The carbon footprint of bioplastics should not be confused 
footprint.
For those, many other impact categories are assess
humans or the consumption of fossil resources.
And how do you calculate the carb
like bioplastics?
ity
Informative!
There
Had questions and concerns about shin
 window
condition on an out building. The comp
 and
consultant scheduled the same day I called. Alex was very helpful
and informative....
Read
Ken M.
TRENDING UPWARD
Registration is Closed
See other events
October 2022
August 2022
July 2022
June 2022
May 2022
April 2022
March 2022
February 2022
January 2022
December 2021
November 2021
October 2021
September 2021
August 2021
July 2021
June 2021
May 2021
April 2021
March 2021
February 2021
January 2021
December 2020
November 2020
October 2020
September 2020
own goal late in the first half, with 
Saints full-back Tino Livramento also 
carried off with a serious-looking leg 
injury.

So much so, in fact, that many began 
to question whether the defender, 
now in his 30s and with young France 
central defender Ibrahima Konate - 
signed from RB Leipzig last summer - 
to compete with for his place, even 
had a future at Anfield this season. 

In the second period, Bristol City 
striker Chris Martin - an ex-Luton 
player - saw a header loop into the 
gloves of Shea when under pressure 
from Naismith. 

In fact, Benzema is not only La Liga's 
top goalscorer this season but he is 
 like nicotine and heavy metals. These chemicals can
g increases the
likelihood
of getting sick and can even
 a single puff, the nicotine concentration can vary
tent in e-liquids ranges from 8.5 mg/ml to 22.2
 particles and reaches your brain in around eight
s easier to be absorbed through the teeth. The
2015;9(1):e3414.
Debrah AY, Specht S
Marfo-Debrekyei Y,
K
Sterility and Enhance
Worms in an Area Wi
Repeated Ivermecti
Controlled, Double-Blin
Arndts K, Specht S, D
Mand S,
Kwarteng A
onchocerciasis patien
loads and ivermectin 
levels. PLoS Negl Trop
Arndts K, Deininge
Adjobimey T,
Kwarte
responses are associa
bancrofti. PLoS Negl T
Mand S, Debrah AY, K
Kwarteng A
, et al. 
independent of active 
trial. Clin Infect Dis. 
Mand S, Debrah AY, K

» **Task to complete**
All lines of the records above that carry the word "October" should be listed.

» **The completed task**
October 2022
October 2021
October 2020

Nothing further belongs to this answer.